MADIAVE: Multi-Agent Debate for Implicit Attribute Value Extraction
Wei-Chieh Huang, Cornelia Caragea
TL;DR
Implicit AVE in multimodal e-commerce remains challenging due to complex data and gaps in vision-text understanding. This paper introduces MADIAVE, a multi-agent debate framework that uses multiple MLLMs to iteratively verify and refine inferences in a zero-shot setting. Through experiments on the ImplicitAVE dataset, one to two rounds of debate significantly improve accuracy, especially for hard attributes, and convergence dynamics are analyzed under various agent configurations. The results suggest that concise, inter-agent debate can outperform single-agent approaches and offer scalable solutions for implicit AVE in multimodal contexts.
Abstract
Implicit Attribute Value Extraction (AVE) is essential for accurately representing products in e-commerce, as it infers lantent attributes from multimodal data. Despite advances in multimodal large language models (MLLMs), implicit AVE remains challenging due to the complexity of multidimensional data and gaps in vision-text understanding.

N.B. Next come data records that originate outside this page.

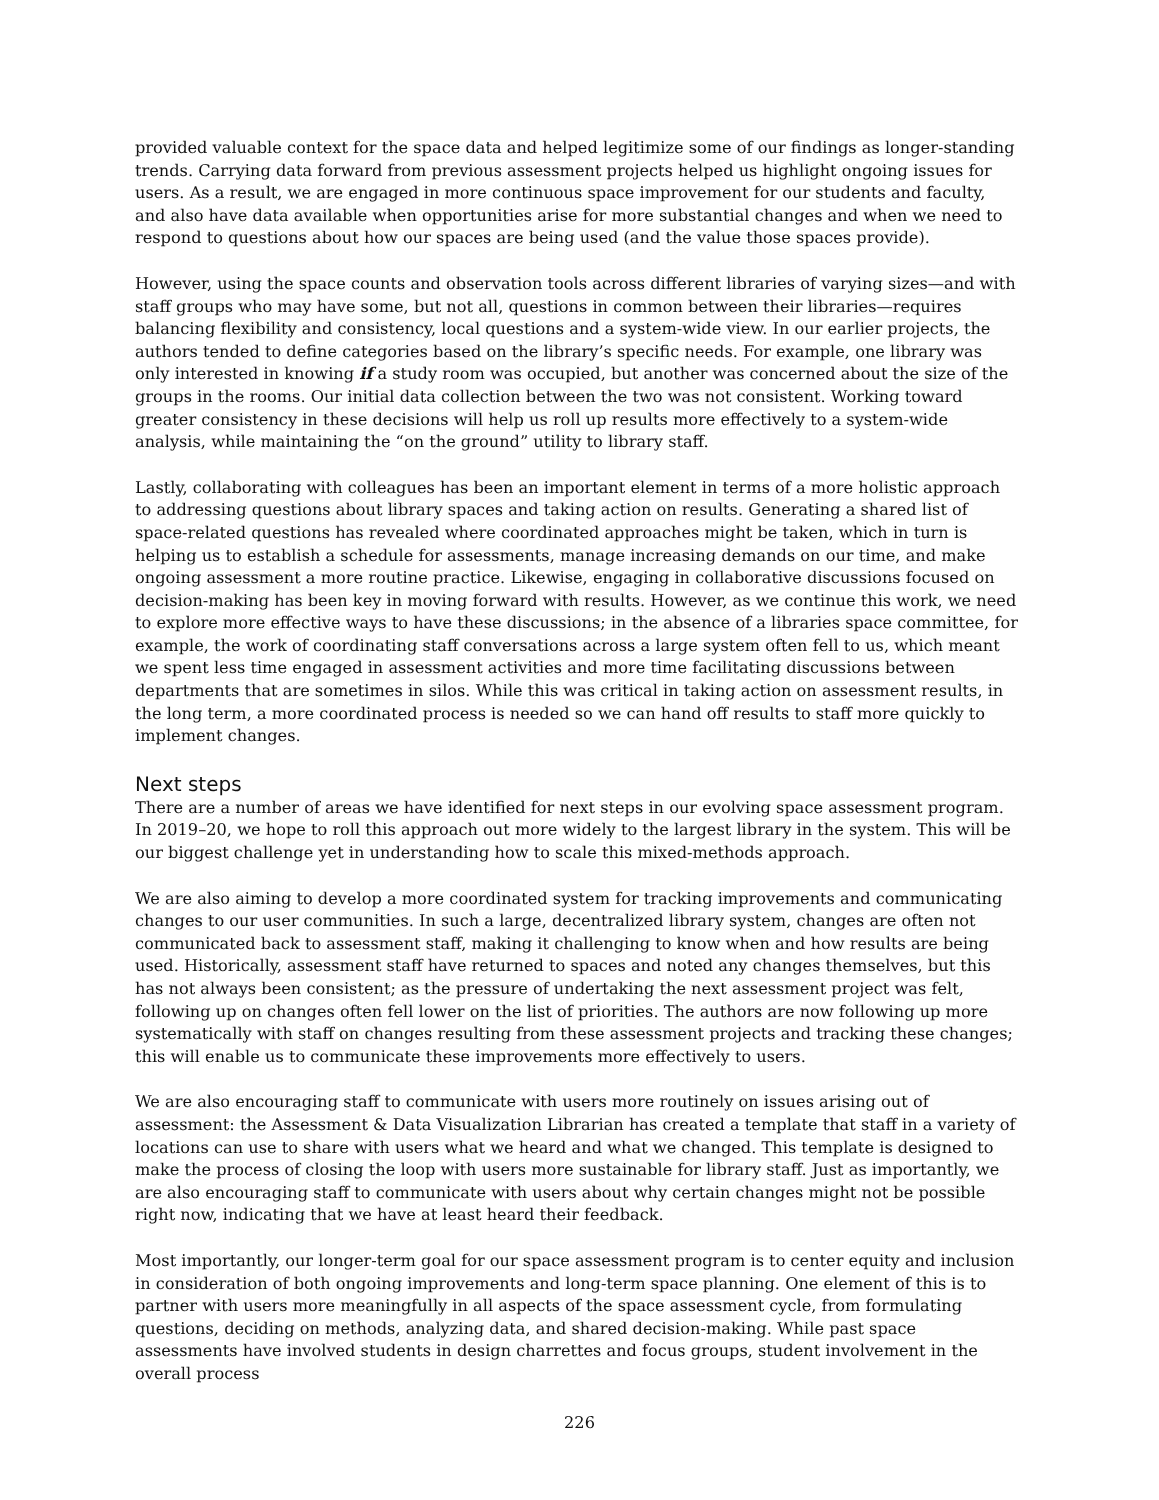provided valuable context for the space data and helped legitimize some of our findings as longer-standing trends. Carrying data forward from previous assessment projects helped us highlight ongoing issues for users. As a result, we are engaged in more continuous space improvement for our students and faculty, and also have data available when opportunities arise for more substantial changes and when we need to respond to questions about how our spaces are being used (and the value those spaces provide).
However, using the space counts and observation tools across different libraries of varying sizes—and with staff groups who may have some, but not all, questions in common between their libraries—requires balancing flexibility and consistency, local questions and a system-wide view. In our earlier projects, the authors tended to define categories based on the library’s specific needs. For example, one library was only interested in knowing if a study room was occupied, but another was concerned about the size of the groups in the rooms. Our initial data collection between the two was not consistent. Working toward greater consistency in these decisions will help us roll up results more effectively to a system-wide analysis, while maintaining the “on the ground” utility to library staff.
Lastly, collaborating with colleagues has been an important element in terms of a more holistic approach to addressing questions about library spaces and taking action on results. Generating a shared list of space-related questions has revealed where coordinated approaches might be taken, which in turn is helping us to establish a schedule for assessments, manage increasing demands on our time, and make ongoing assessment a more routine practice. Likewise, engaging in collaborative discussions focused on decision-making has been key in moving forward with results. However, as we continue this work, we need to explore more effective ways to have these discussions; in the absence of a libraries space committee, for example, the work of coordinating staff conversations across a large system often fell to us, which meant we spent less time engaged in assessment activities and more time facilitating discussions between departments that are sometimes in silos. While this was critical in taking action on assessment results, in the long term, a more coordinated process is needed so we can hand off results to staff more quickly to implement changes.
Next steps
There are a number of areas we have identified for next steps in our evolving space assessment program. In 2019–20, we hope to roll this approach out more widely to the largest library in the system. This will be our biggest challenge yet in understanding how to scale this mixed-methods approach.
We are also aiming to develop a more coordinated system for tracking improvements and communicating changes to our user communities. In such a large, decentralized library system, changes are often not communicated back to assessment staff, making it challenging to know when and how results are being used. Historically, assessment staff have returned to spaces and noted any changes themselves, but this has not always been consistent; as the pressure of undertaking the next assessment project was felt, following up on changes often fell lower on the list of priorities. The authors are now following up more systematically with staff on changes resulting from these assessment projects and tracking these changes; this will enable us to communicate these improvements more effectively to users.
We are also encouraging staff to communicate with users more routinely on issues arising out of assessment: the Assessment & Data Visualization Librarian has created a template that staff in a variety of locations can use to share with users what we heard and what we changed. This template is designed to make the process of closing the loop with users more sustainable for library staff. Just as importantly, we are also encouraging staff to communicate with users about why certain changes might not be possible right now, indicating that we have at least heard their feedback.
Most importantly, our longer-term goal for our space assessment program is to center equity and inclusion in consideration of both ongoing improvements and long-term space planning. One element of this is to partner with users more meaningfully in all aspects of the space assessment cycle, from formulating questions, deciding on methods, analyzing data, and shared decision-making. While past space assessments have involved students in design charrettes and focus groups, student involvement in the overall process
226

In this work, we introduce \textsc{\modelname}, a multi-agent debate framework that employs multiple MLLM agents to iteratively refine inferences. Through a series of debate rounds, agents verify and update each other's responses, thereby improving inference performance and robustness. Experiments on the ImplicitAVE dataset demonstrate that even a few rounds of debate significantly boost accuracy, especially for attributes with initially low performance. We systematically evaluate various debate configurations, including identical or different MLLM agents, and analyze how debate rounds affect convergence dynamics. Our findings highlight the potential of multi-agent debate strategies to address the limitations of single-agent approaches and offer a scalable solution for implicit AVE in multimodal e-commerce.